- [Information provided]:
+ + + + +

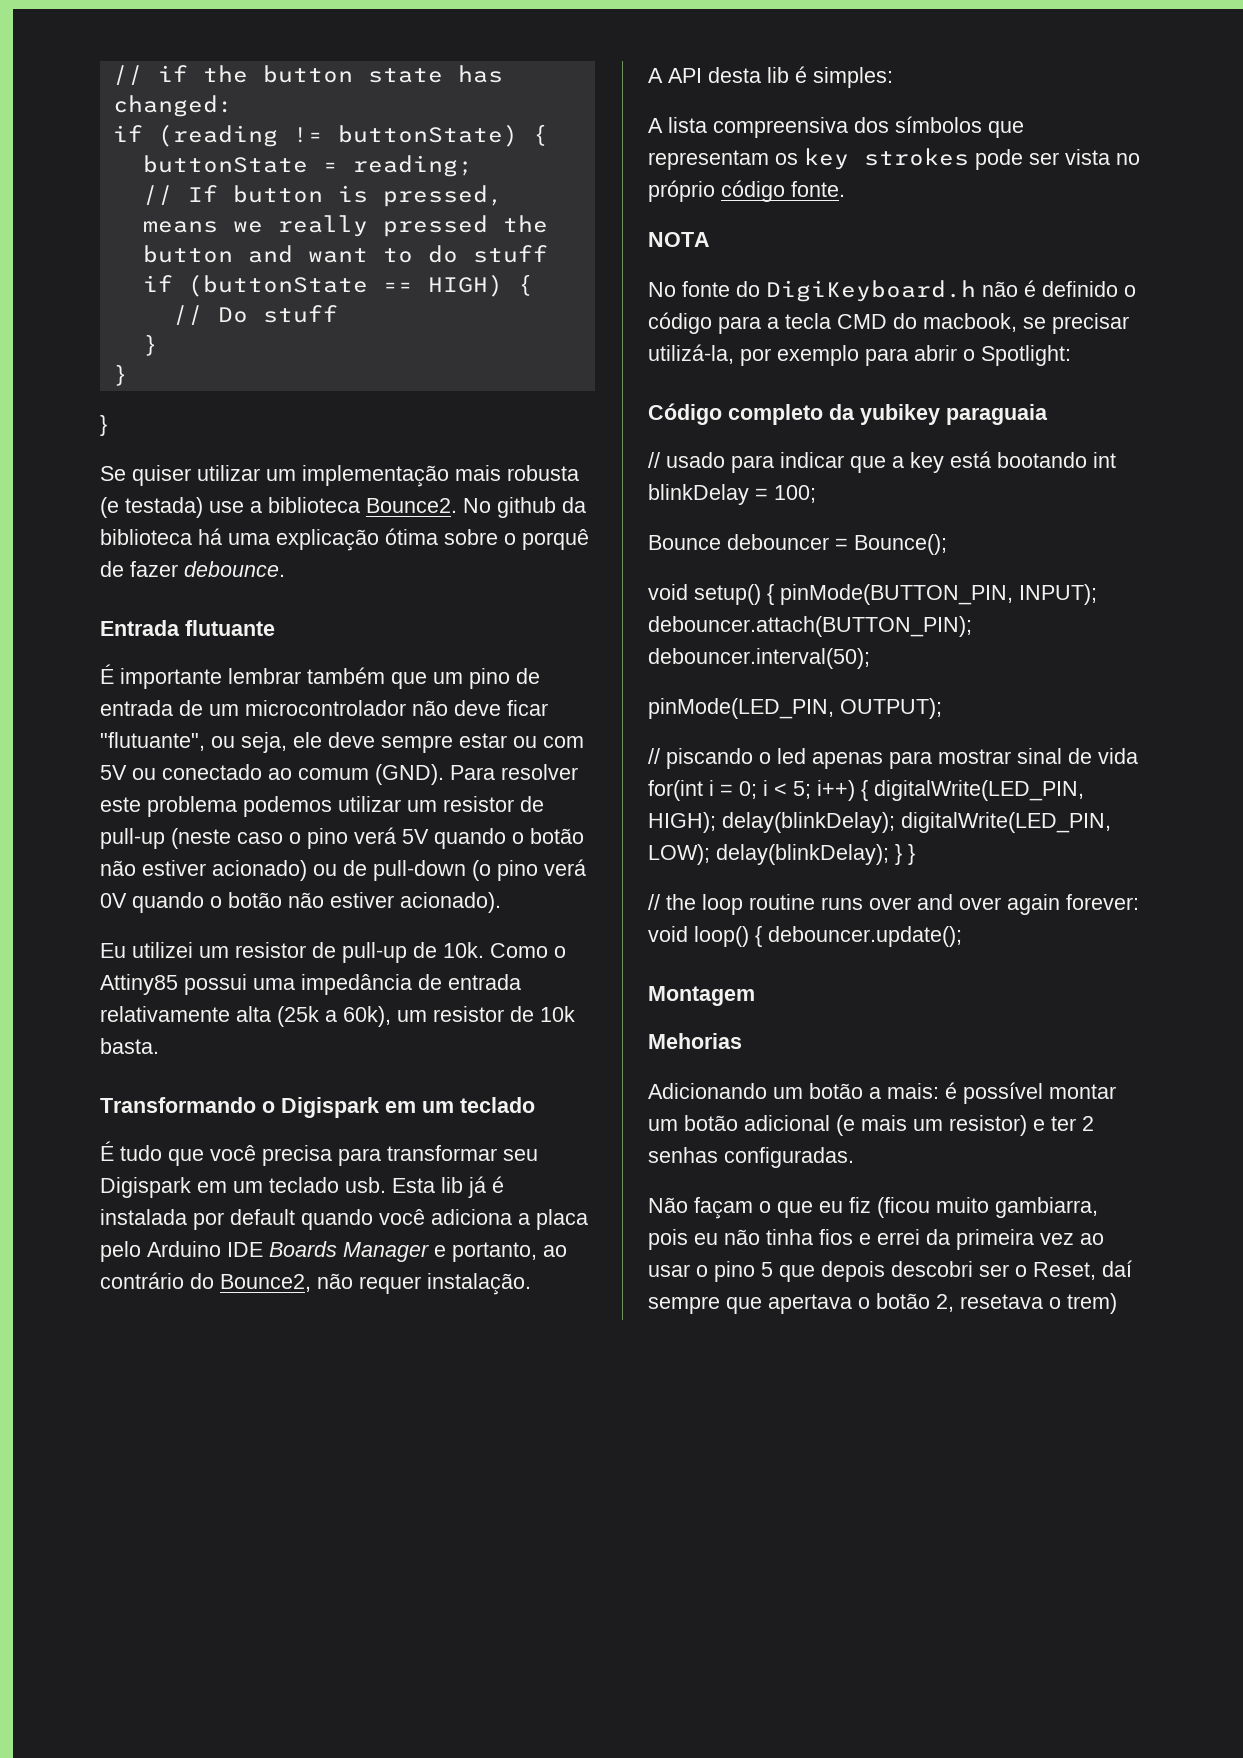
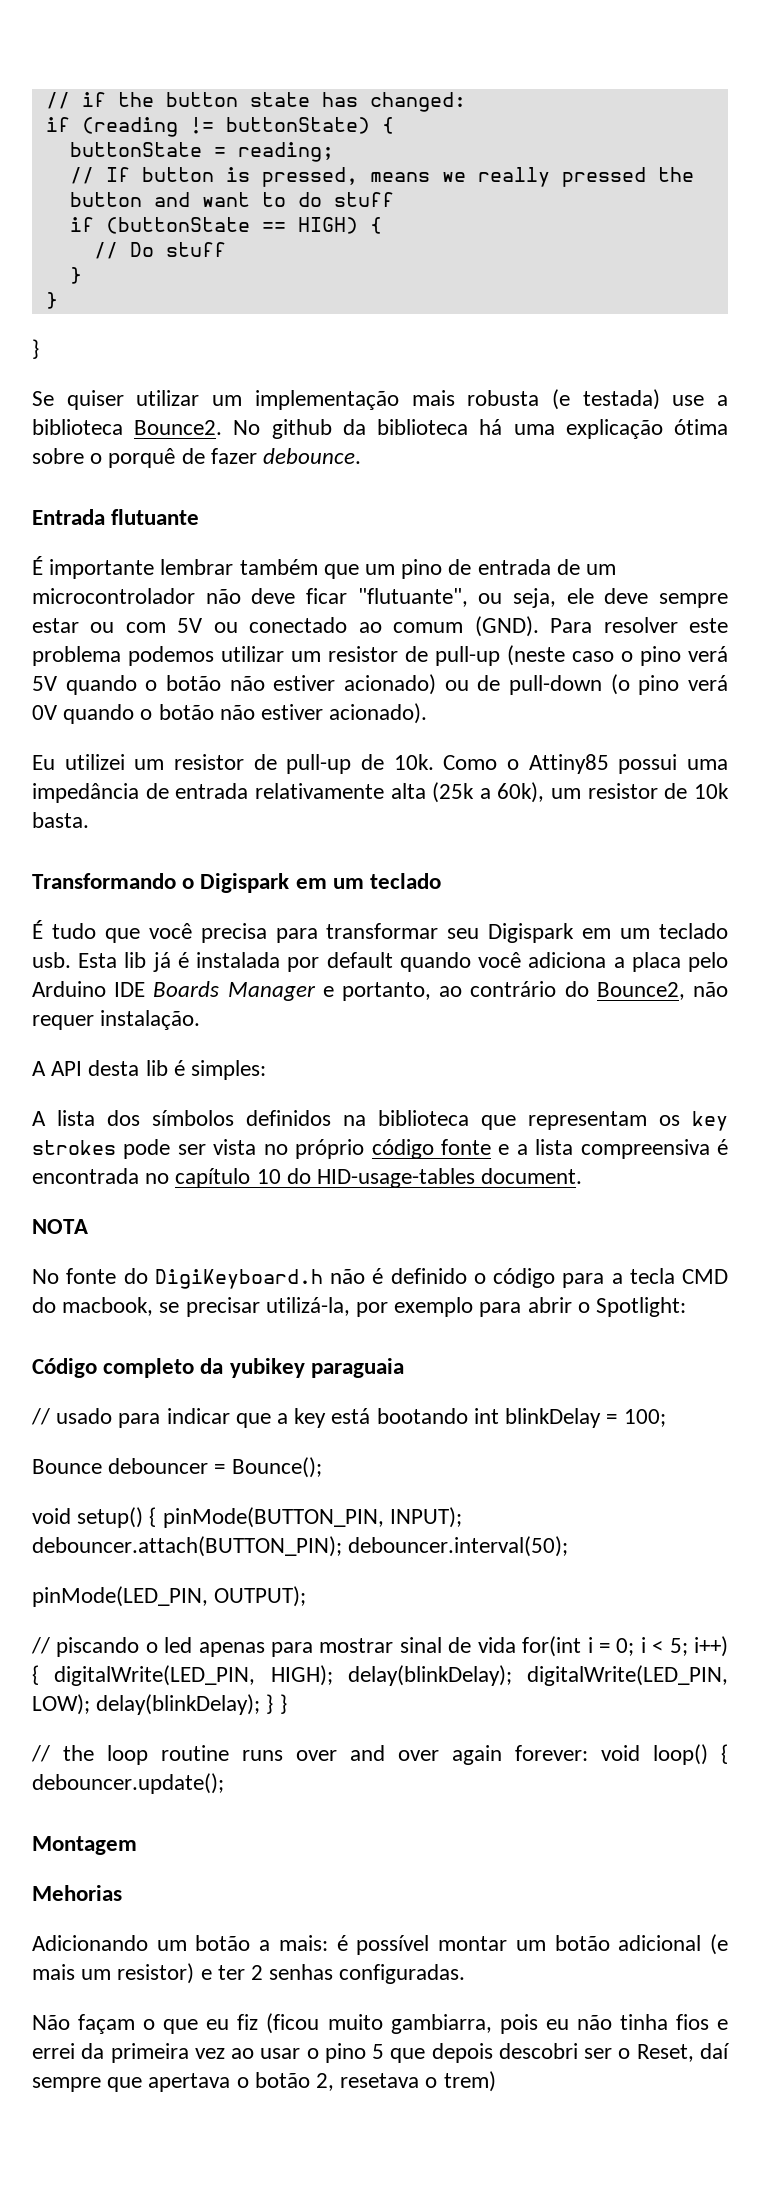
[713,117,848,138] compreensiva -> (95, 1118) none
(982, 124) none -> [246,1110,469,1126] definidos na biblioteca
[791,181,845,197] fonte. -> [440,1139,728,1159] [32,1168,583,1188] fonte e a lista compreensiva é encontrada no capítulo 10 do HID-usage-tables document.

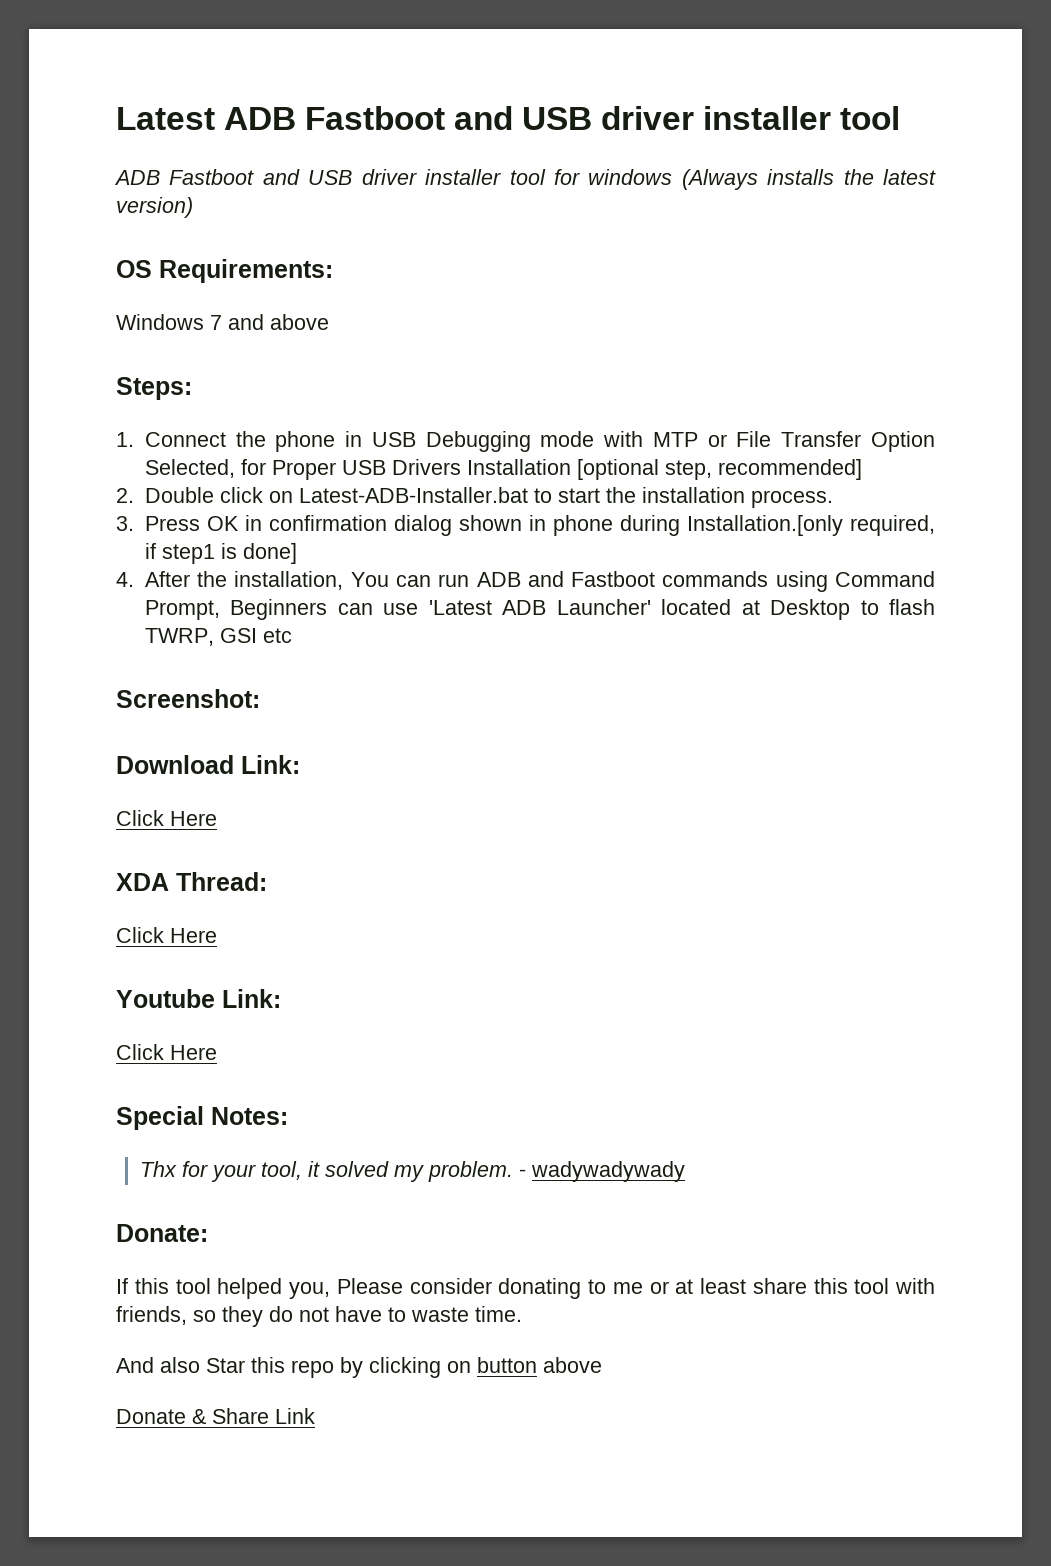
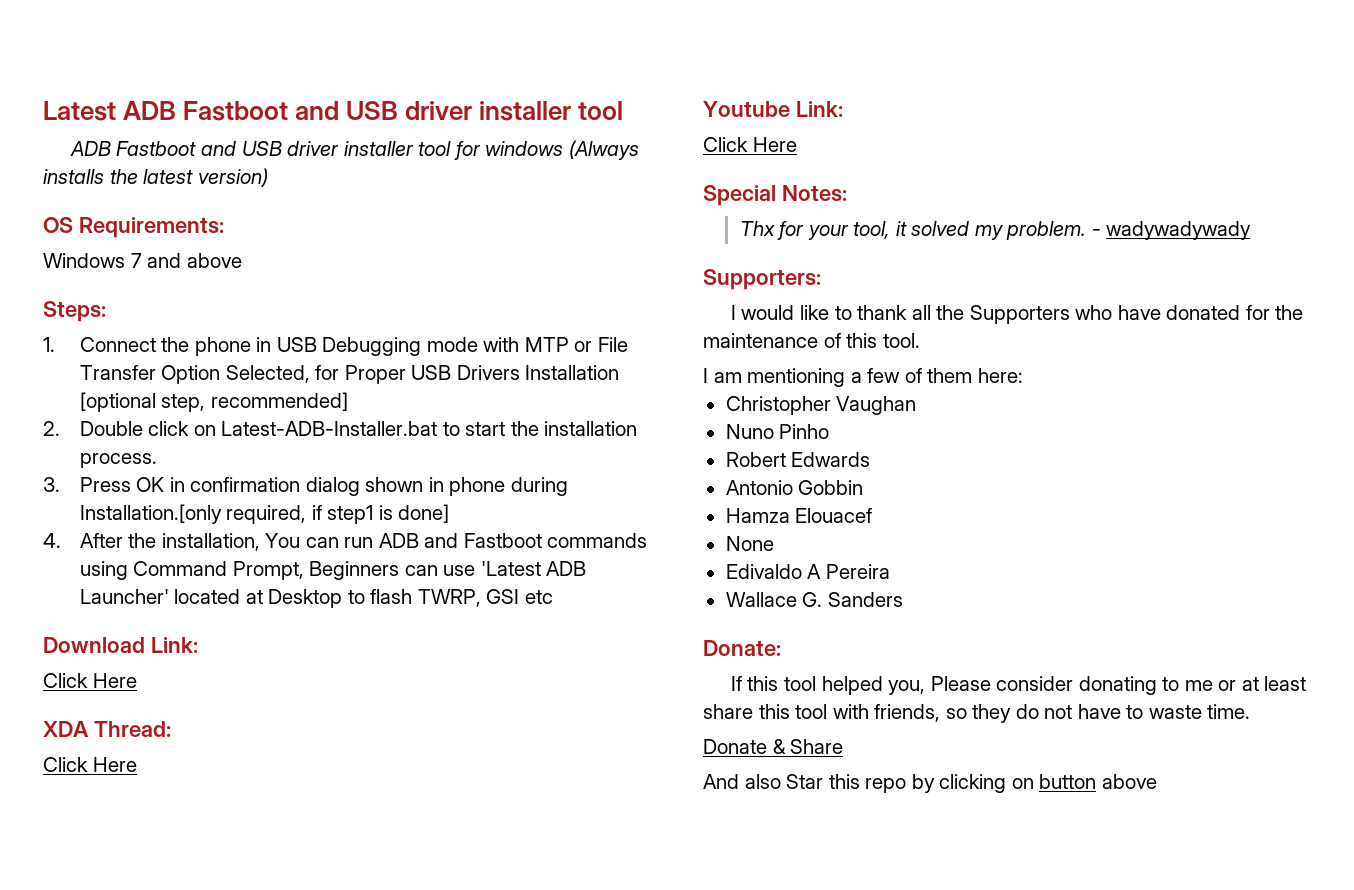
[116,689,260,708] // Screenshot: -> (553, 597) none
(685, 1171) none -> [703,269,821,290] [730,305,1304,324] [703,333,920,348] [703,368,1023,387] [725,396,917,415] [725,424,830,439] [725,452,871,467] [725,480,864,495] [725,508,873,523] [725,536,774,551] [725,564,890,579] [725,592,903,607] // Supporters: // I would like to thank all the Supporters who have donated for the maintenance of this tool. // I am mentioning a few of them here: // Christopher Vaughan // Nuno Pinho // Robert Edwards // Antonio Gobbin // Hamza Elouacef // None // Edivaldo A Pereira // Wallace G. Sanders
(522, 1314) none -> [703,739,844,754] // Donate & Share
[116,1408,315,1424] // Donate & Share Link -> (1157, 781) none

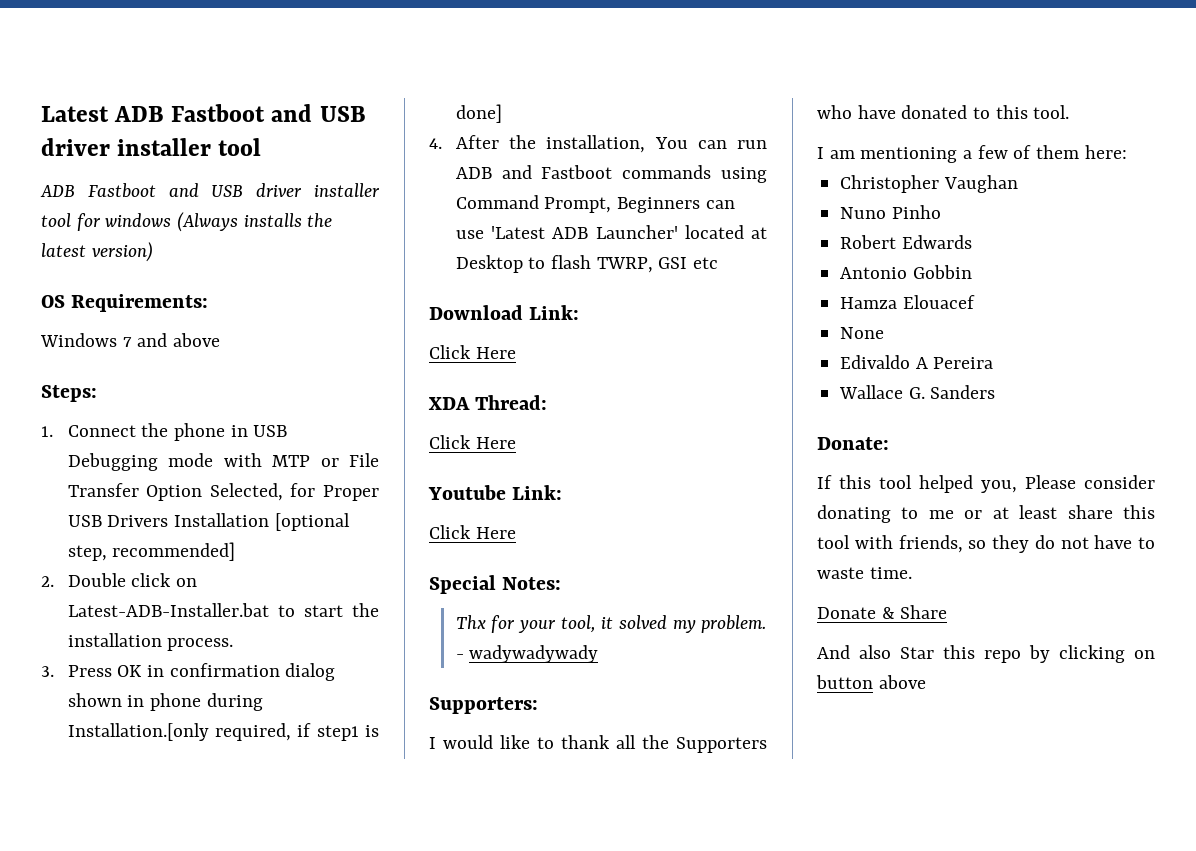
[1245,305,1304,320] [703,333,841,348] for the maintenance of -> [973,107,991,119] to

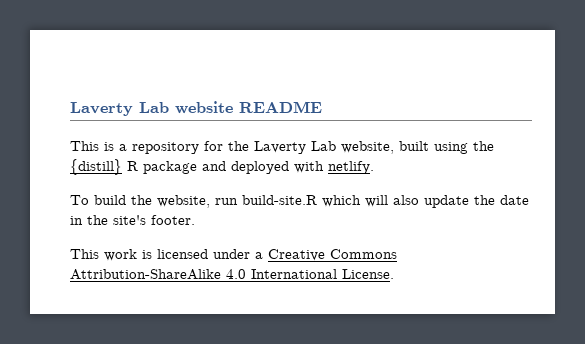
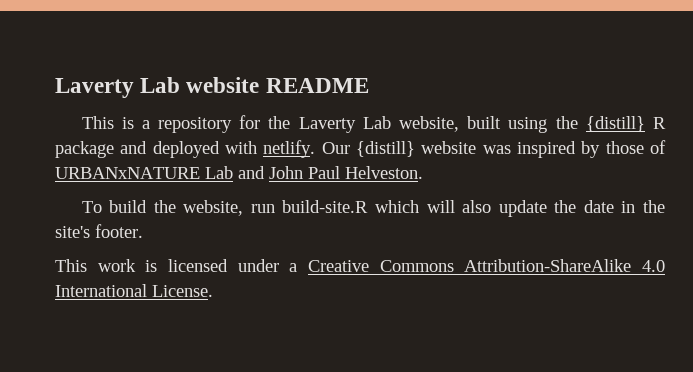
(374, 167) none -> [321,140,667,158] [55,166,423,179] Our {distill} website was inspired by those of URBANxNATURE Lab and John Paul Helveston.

+ + + + +

- [Request]: Give every line of the listing above again, exactly, with no images.

- [Written solution]:
[713,117,848,138] compreensiva -> (95, 1118) none
(982, 124) none -> [246,1110,469,1126] definidos na biblioteca
[791,181,845,197] fonte. -> [440,1139,728,1159] [32,1168,583,1188] fonte e a lista compreensiva é encontrada no capítulo 10 do HID-usage-tables document.

[116,689,260,708] // Screenshot: -> (553, 597) none
(685, 1171) none -> [703,269,821,290] [730,305,1304,324] [703,333,920,348] [703,368,1023,387] [725,396,917,415] [725,424,830,439] [725,452,871,467] [725,480,864,495] [725,508,873,523] [725,536,774,551] [725,564,890,579] [725,592,903,607] // Supporters: // I would like to thank all the Supporters who have donated for the maintenance of this tool. // I am mentioning a few of them here: // Christopher Vaughan // Nuno Pinho // Robert Edwards // Antonio Gobbin // Hamza Elouacef // None // Edivaldo A Pereira // Wallace G. Sanders
(522, 1314) none -> [703,739,844,754] // Donate & Share
[116,1408,315,1424] // Donate & Share Link -> (1157, 781) none

[1245,305,1304,320] [703,333,841,348] for the maintenance of -> [973,107,991,119] to

(374, 167) none -> [321,140,667,158] [55,166,423,179] Our {distill} website was inspired by those of URBANxNATURE Lab and John Paul Helveston.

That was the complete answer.